A 2023 reader survey by The Tarot Association found that 73% of professional tarot readers use astrological correspondences in their practice, and readers who use correspondences reported 40% higher client satisfaction scores than those who rely on card meanings alone. The data supports what experienced readers have always known: astrology makes tarot better.

Frequently Asked Questions

Do I need to learn astrology to read tarot?

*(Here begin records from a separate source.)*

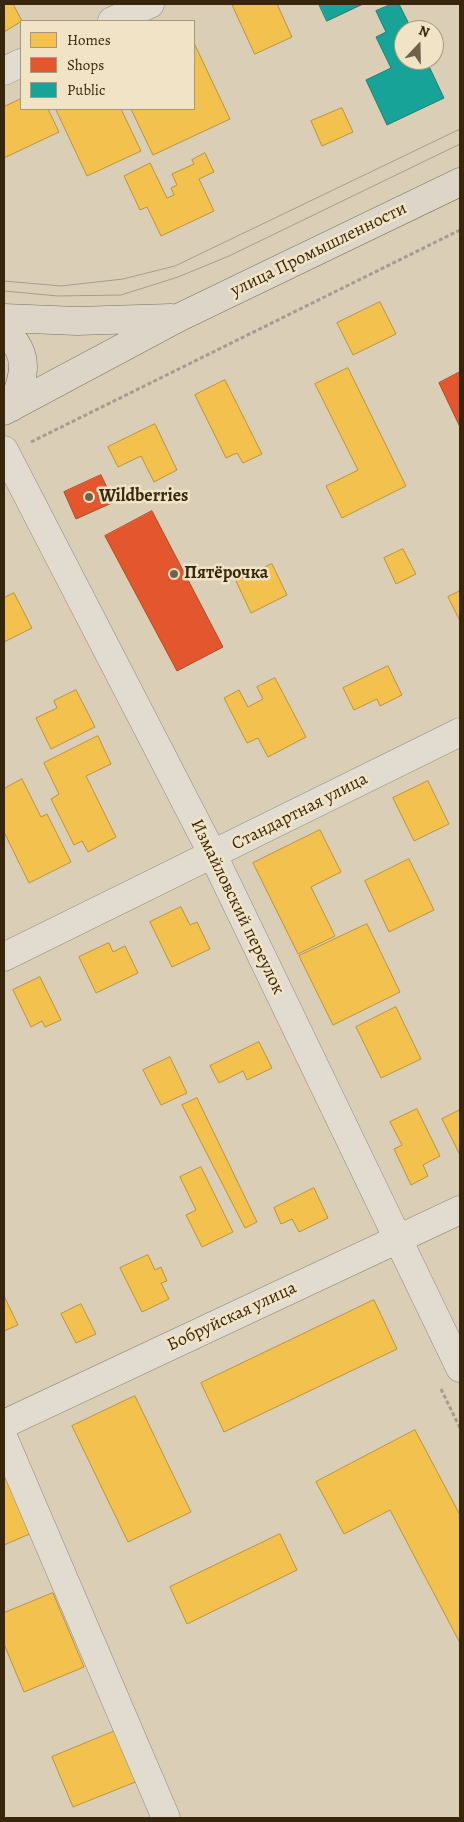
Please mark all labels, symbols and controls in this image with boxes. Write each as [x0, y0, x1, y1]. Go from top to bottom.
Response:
legend [20, 20, 195, 110]
north arrow [394, 20, 444, 70]
text: N [416, 21, 432, 42]
text: Homes [67, 30, 111, 50]
text: Shops [67, 55, 104, 75]
text: Public [67, 80, 105, 100]
street label: улица Промышленности [227, 198, 411, 302]
place label: Wildberries [99, 486, 188, 508]
marker: Wildberries [83, 491, 95, 503]
place label: Пятёрочка [184, 563, 268, 585]
marker: Пятёрочка [168, 568, 180, 580]
street label: Стандартная улица [228, 768, 372, 856]
street label: Измайловский переулок [185, 816, 289, 998]
street label: Бобруйская улица [164, 1278, 300, 1356]

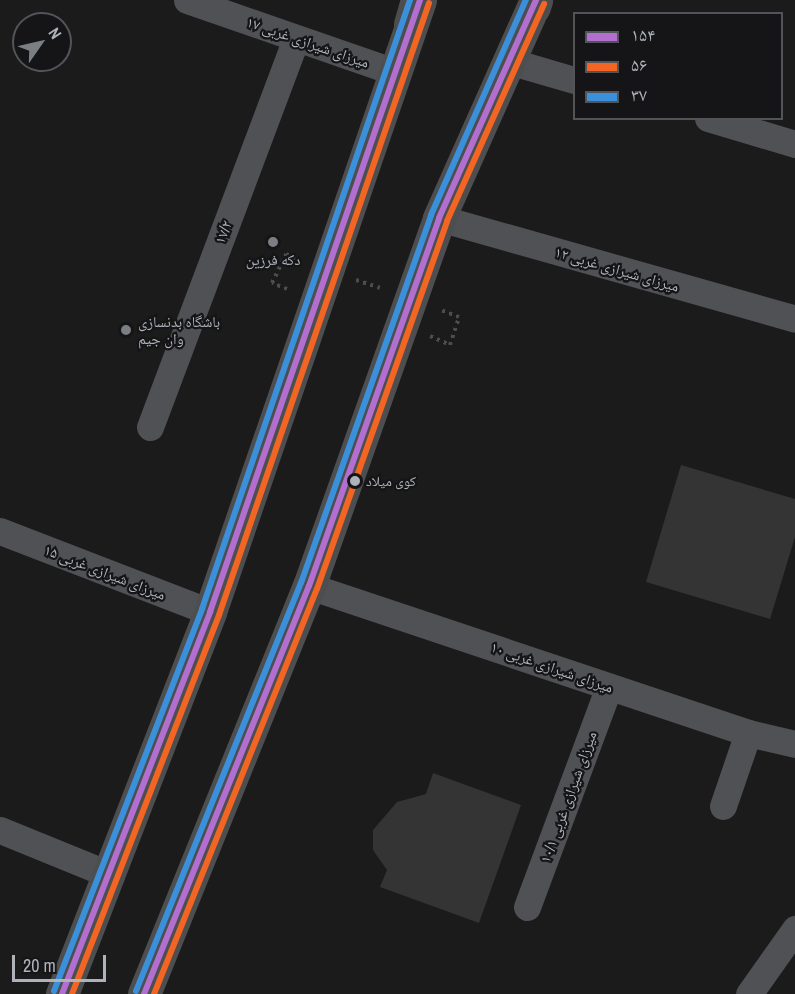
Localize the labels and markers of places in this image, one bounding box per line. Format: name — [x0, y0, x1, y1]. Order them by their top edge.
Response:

No — you can read tarot beautifully without knowing any astrology. The cards speak through imagery, intuition, and the reader's relationship with them. But if you want to take your readings from good to exceptional — to reach the level where clients ask "how did you know that?" — the astrological correspondences are the most direct path. Start with the Major Arcana correspondences (22 cards, 22 astrological forces) and add the Minor Arcana decans as your confidence grows.

Are these correspondences universal or deck-specific?

The Golden Dawn correspondences described here are standard for Rider-Waite-Smith-based decks (which includes about 85% of modern tarot decks). The Thoth deck uses slightly different attributions (Crowley swapped Strength and Justice). Some modern decks depart from the Golden Dawn system entirely. If you are using a non-traditional deck, check the creator's guidebook for their specific correspondences.

What is the difference between tarot decans and astrological decans?

They are the same system. In astrology, each zodiac sign is divided into three 10-degree segments called decans, each ruled by a planet. The Minor Arcana cards (2 through 10 of each suit) correspond to these 36 decans. The Golden Dawn assigned the 7 classical planets in Chaldean order to these decans, creating the correspondences listed above. Understanding the decan system is the key that unlocks the entire Minor Arcana.